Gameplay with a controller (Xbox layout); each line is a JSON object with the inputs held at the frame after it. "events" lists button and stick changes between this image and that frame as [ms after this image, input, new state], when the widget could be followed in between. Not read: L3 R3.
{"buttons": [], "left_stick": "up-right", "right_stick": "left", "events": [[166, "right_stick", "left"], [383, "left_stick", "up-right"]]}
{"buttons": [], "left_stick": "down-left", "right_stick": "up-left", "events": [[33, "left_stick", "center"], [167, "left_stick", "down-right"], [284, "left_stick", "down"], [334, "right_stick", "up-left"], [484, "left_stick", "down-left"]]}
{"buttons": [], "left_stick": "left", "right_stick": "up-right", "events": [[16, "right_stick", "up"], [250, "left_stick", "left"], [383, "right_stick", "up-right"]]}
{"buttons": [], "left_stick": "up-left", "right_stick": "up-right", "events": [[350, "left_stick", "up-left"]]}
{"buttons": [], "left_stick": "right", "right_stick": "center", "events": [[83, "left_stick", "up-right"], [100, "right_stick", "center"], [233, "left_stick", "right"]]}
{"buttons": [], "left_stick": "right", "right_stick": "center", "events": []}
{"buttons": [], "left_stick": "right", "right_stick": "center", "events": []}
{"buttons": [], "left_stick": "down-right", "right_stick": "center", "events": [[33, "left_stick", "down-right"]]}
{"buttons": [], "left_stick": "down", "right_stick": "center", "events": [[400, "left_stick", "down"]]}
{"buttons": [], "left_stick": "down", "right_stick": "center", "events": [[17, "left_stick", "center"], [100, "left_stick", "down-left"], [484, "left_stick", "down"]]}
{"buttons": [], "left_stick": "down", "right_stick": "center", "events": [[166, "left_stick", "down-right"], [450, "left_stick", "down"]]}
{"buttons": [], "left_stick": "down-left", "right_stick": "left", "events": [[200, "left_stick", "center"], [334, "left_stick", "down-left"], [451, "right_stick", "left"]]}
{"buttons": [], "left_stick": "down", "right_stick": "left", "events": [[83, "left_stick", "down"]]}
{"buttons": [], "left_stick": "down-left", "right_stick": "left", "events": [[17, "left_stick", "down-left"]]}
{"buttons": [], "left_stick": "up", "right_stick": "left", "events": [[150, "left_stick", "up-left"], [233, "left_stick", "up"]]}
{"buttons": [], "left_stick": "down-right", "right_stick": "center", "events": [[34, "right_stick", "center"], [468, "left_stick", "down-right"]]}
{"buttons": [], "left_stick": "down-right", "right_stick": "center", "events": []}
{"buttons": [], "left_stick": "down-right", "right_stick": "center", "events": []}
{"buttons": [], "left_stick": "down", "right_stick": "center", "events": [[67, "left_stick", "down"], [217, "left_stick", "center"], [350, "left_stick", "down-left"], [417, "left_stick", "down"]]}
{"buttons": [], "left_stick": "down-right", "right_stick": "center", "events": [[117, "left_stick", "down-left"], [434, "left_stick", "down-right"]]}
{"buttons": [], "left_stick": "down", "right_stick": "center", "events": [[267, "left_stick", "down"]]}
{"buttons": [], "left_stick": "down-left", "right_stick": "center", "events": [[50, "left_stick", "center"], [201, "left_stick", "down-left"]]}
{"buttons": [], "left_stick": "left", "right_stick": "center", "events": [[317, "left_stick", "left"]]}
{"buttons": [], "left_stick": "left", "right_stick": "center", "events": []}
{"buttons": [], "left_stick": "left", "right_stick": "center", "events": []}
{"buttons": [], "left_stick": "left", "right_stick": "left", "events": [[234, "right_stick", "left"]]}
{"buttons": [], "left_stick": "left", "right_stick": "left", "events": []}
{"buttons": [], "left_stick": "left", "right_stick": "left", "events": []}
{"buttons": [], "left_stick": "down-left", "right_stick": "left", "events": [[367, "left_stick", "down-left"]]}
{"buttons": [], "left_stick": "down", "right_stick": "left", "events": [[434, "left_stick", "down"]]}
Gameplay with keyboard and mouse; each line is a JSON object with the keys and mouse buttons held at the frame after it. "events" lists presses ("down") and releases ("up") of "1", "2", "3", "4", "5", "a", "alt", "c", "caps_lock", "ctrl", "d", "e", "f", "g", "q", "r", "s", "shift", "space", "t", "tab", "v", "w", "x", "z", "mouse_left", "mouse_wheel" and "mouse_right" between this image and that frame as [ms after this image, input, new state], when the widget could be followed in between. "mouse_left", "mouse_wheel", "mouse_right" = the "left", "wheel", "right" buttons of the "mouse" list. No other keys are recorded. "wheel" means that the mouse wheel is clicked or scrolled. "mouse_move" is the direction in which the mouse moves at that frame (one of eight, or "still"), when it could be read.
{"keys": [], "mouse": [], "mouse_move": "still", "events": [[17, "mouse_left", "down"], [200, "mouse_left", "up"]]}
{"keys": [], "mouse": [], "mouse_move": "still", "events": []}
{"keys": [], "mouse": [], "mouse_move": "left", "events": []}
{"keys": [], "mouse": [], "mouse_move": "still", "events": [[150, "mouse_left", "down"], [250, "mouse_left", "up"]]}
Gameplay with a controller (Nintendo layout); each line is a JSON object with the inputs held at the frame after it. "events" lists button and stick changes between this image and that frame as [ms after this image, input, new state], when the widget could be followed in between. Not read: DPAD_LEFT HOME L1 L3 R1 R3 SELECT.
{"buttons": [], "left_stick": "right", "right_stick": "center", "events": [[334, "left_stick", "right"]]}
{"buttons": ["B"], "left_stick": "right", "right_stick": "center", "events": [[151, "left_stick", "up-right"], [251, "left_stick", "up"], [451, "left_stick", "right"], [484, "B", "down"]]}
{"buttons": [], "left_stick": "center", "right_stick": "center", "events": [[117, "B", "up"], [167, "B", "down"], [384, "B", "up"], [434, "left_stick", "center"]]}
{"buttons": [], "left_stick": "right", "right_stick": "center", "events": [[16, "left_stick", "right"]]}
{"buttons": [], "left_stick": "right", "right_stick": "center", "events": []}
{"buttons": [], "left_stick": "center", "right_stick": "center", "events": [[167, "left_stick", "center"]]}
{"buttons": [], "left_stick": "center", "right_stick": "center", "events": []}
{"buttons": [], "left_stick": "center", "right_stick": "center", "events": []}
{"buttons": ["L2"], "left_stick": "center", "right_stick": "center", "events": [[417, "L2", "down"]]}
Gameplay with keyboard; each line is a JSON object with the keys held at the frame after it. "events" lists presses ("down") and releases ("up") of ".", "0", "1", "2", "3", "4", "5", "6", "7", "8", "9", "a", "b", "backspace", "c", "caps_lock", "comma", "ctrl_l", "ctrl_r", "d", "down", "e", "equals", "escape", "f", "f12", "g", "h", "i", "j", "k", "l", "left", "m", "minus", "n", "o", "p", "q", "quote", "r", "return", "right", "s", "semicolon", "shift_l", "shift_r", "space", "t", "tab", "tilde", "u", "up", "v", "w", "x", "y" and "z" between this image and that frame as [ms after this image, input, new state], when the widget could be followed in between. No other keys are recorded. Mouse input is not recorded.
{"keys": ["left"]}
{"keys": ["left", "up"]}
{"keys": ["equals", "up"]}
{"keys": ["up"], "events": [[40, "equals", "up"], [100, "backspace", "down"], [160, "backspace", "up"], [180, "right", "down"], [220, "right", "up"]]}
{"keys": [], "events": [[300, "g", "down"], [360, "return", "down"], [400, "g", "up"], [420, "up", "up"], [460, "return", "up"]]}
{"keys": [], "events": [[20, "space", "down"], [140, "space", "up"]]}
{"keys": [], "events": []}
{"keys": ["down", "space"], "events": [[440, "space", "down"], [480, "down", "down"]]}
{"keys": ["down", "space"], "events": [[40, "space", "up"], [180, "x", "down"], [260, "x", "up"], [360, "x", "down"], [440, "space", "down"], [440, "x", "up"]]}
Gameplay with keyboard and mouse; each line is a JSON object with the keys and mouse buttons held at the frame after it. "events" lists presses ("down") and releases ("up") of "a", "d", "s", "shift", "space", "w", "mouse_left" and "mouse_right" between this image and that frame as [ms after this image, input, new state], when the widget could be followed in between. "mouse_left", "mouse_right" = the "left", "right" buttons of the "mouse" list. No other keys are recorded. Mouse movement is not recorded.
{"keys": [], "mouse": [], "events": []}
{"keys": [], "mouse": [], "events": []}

────

#### Work to be completed
Your answer should consist of every line from the entries that holds "changes".

#### Exercise output
Gameplay with a controller (Xbox layout); each line is a JSON object with the inputs held at the frame after it. "events" lists button and stick changes between this image and that frame as [ms after this image, input, new state], when the widget could be followed in between. Not read: L3 R3.
Gameplay with a controller (Nintendo layout); each line is a JSON object with the inputs held at the frame after it. "events" lists button and stick changes between this image and that frame as [ms after this image, input, new state], when the widget could be followed in between. Not read: DPAD_LEFT HOME L1 L3 R1 R3 SELECT.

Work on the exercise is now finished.